> _Data extracts_
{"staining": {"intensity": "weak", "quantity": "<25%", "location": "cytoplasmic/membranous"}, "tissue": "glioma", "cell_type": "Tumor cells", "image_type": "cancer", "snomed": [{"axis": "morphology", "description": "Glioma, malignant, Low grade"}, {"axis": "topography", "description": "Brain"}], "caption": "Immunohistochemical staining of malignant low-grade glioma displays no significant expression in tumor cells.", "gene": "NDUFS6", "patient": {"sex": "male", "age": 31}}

* * *

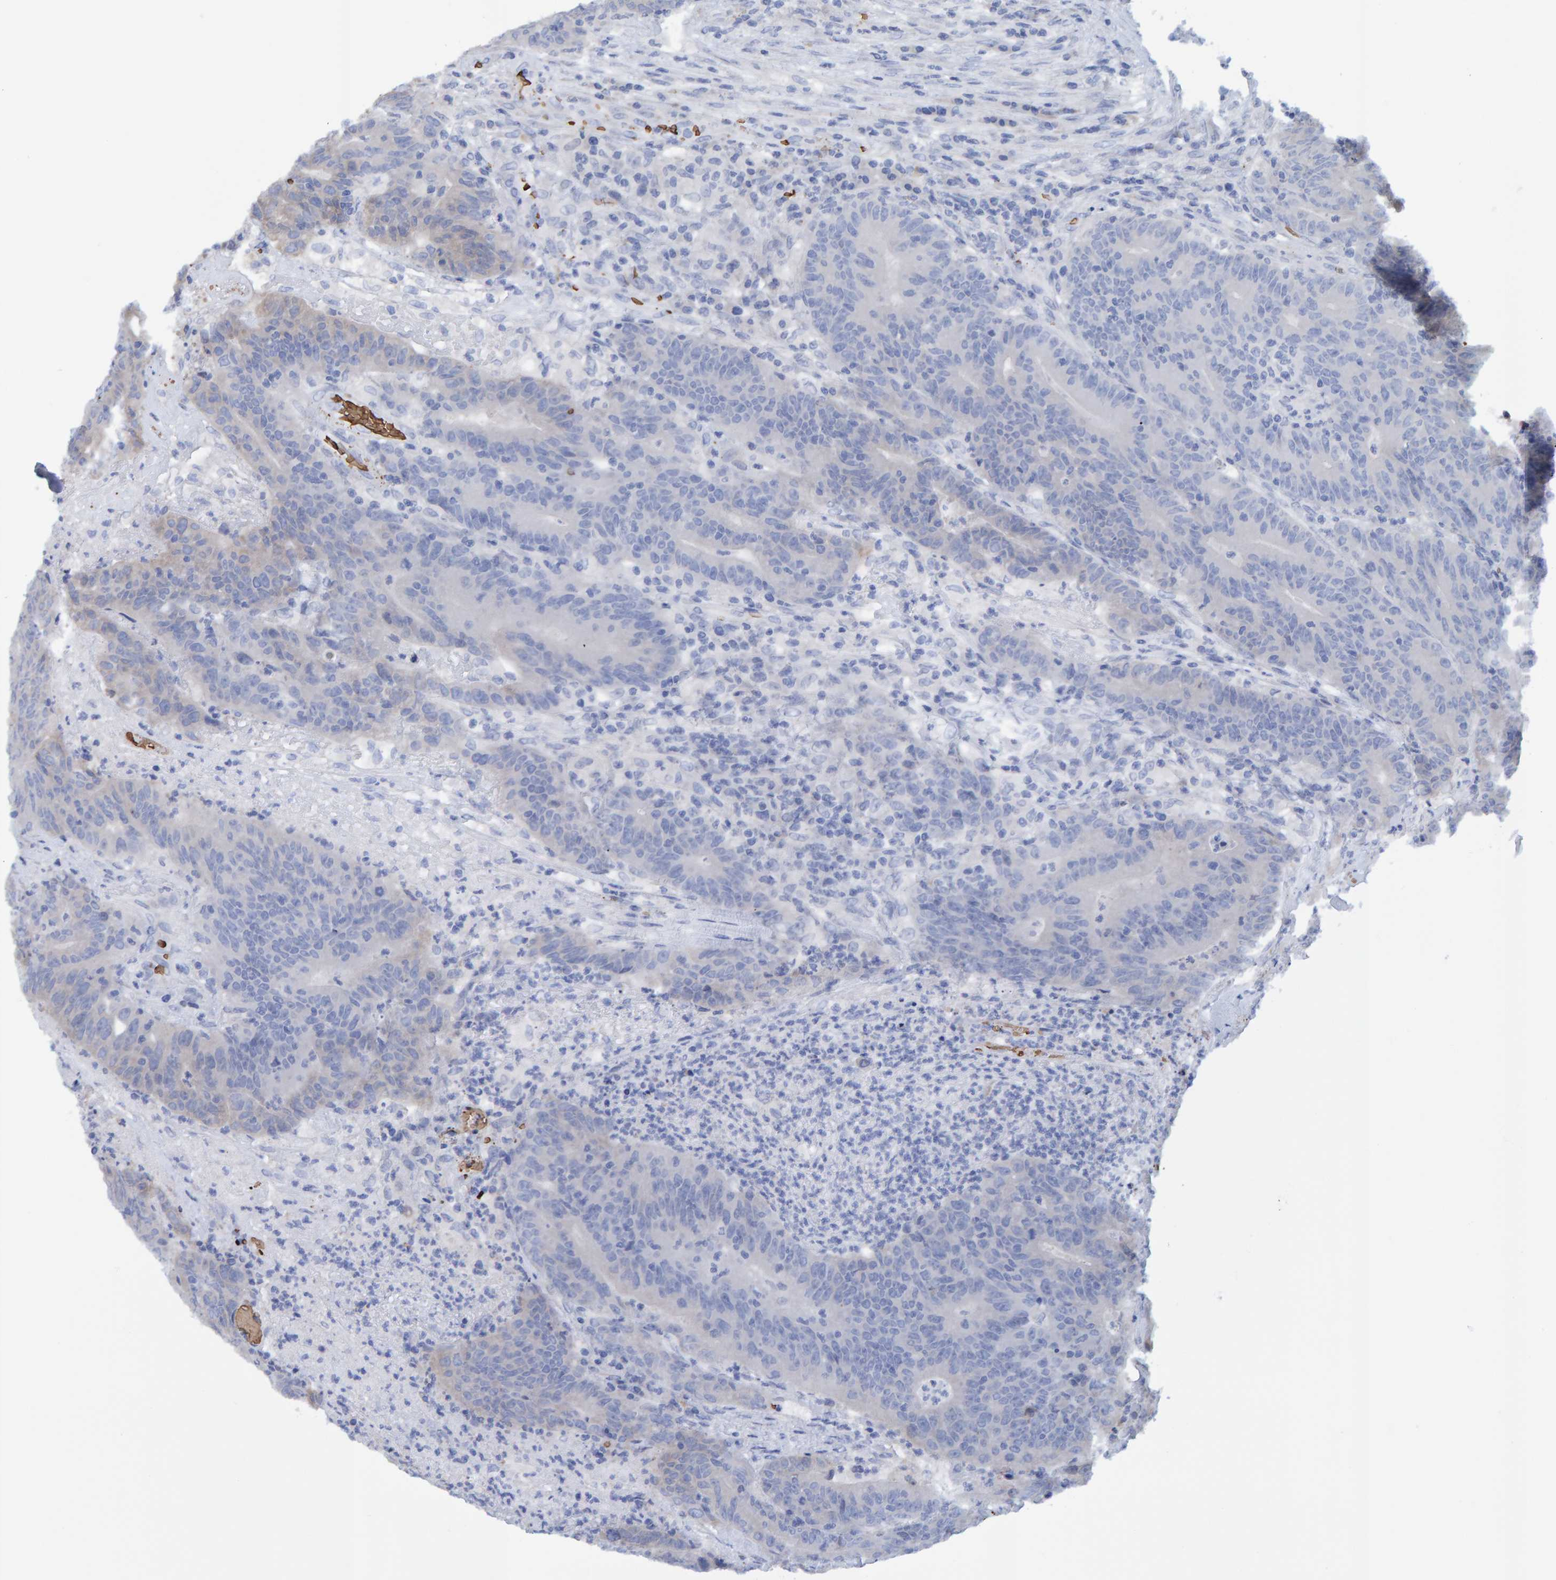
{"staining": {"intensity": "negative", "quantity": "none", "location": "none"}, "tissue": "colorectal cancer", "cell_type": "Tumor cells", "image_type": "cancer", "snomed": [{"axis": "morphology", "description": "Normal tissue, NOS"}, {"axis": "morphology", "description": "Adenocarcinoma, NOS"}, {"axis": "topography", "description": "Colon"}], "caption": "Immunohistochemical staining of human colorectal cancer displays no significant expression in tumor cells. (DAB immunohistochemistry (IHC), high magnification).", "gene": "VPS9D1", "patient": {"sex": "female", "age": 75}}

...

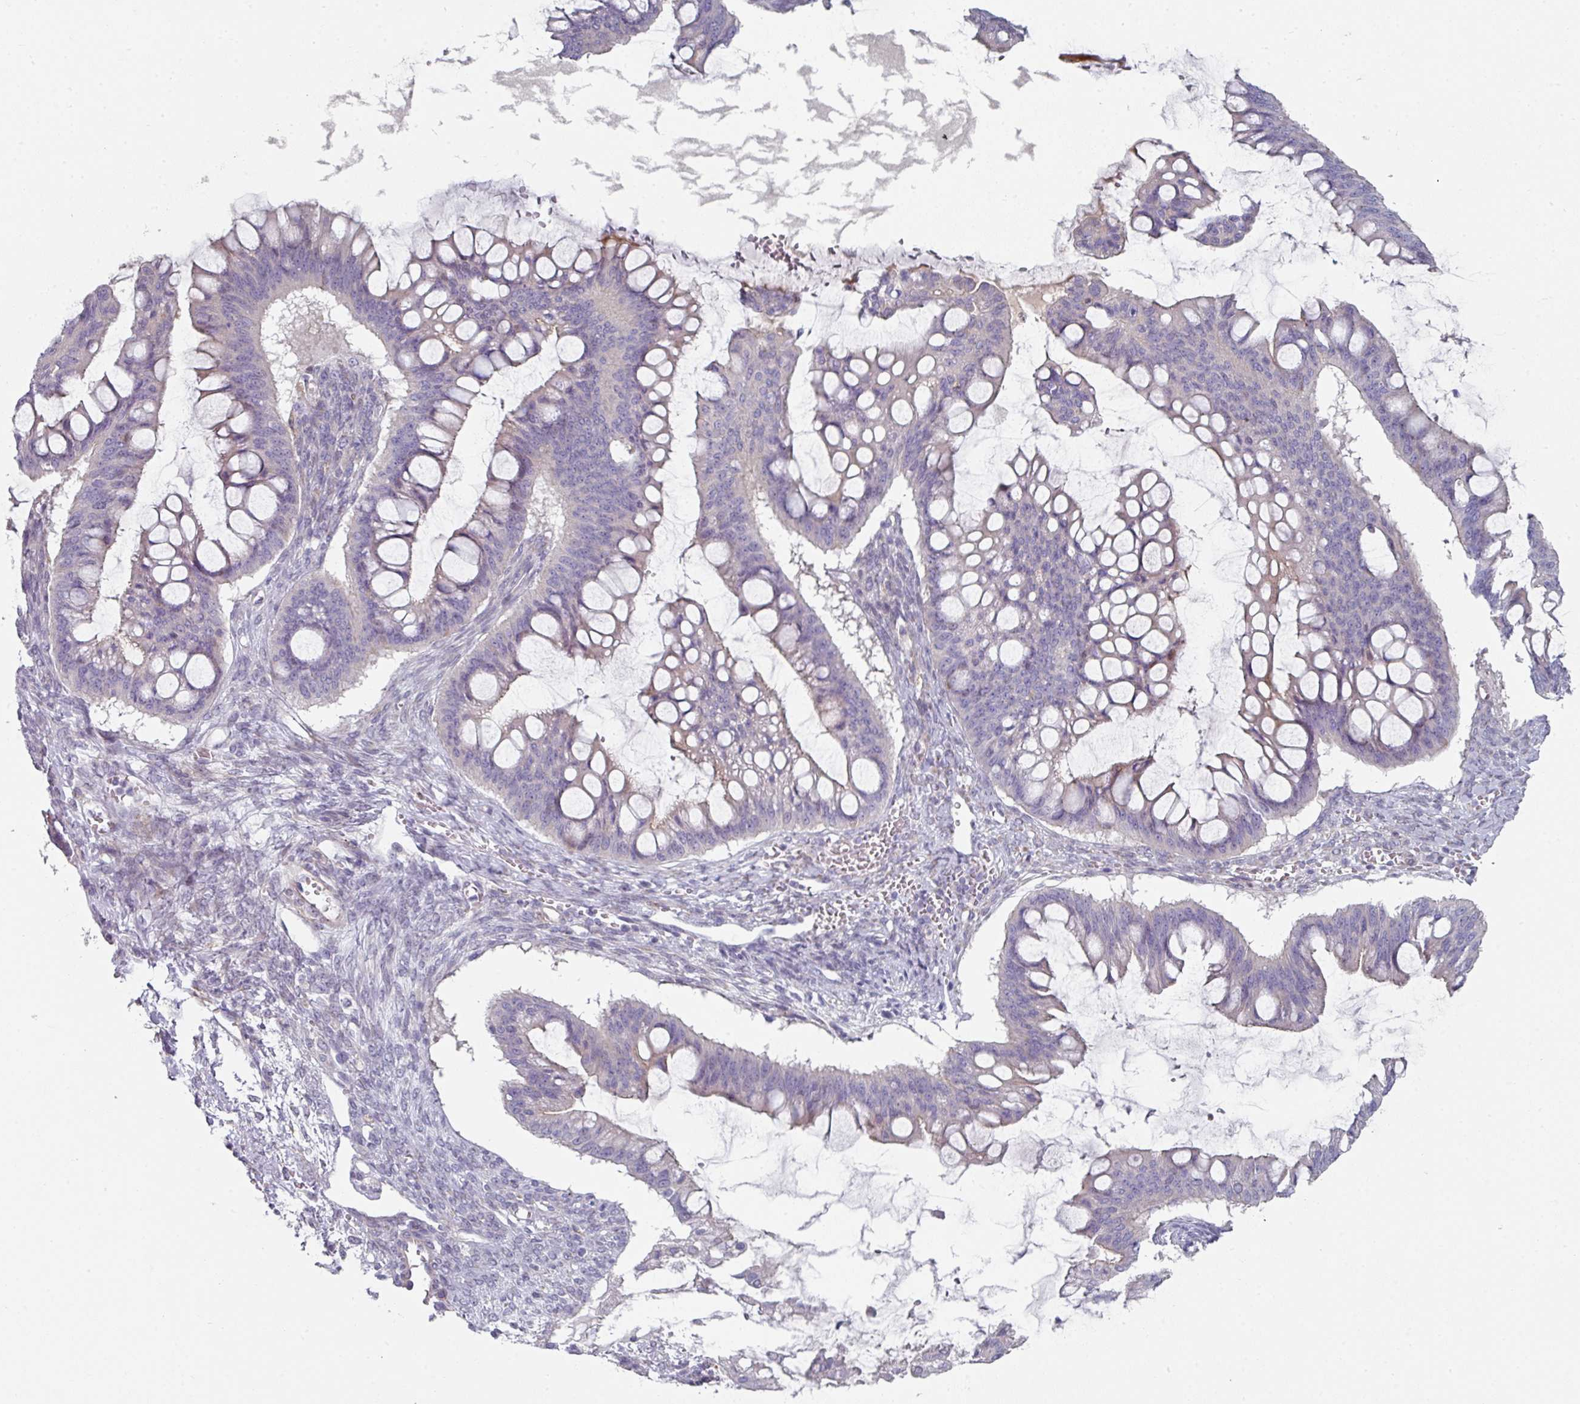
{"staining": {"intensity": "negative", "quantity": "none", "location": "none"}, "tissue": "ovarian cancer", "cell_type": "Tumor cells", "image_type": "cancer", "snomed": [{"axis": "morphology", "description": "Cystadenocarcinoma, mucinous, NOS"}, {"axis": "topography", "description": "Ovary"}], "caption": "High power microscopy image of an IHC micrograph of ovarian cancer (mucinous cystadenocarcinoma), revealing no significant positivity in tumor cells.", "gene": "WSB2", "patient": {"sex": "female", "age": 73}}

> _Prompt_
After reading the listing above, work out how many lines contain "none" and reply with that number only.

> _Response to this exercise_
2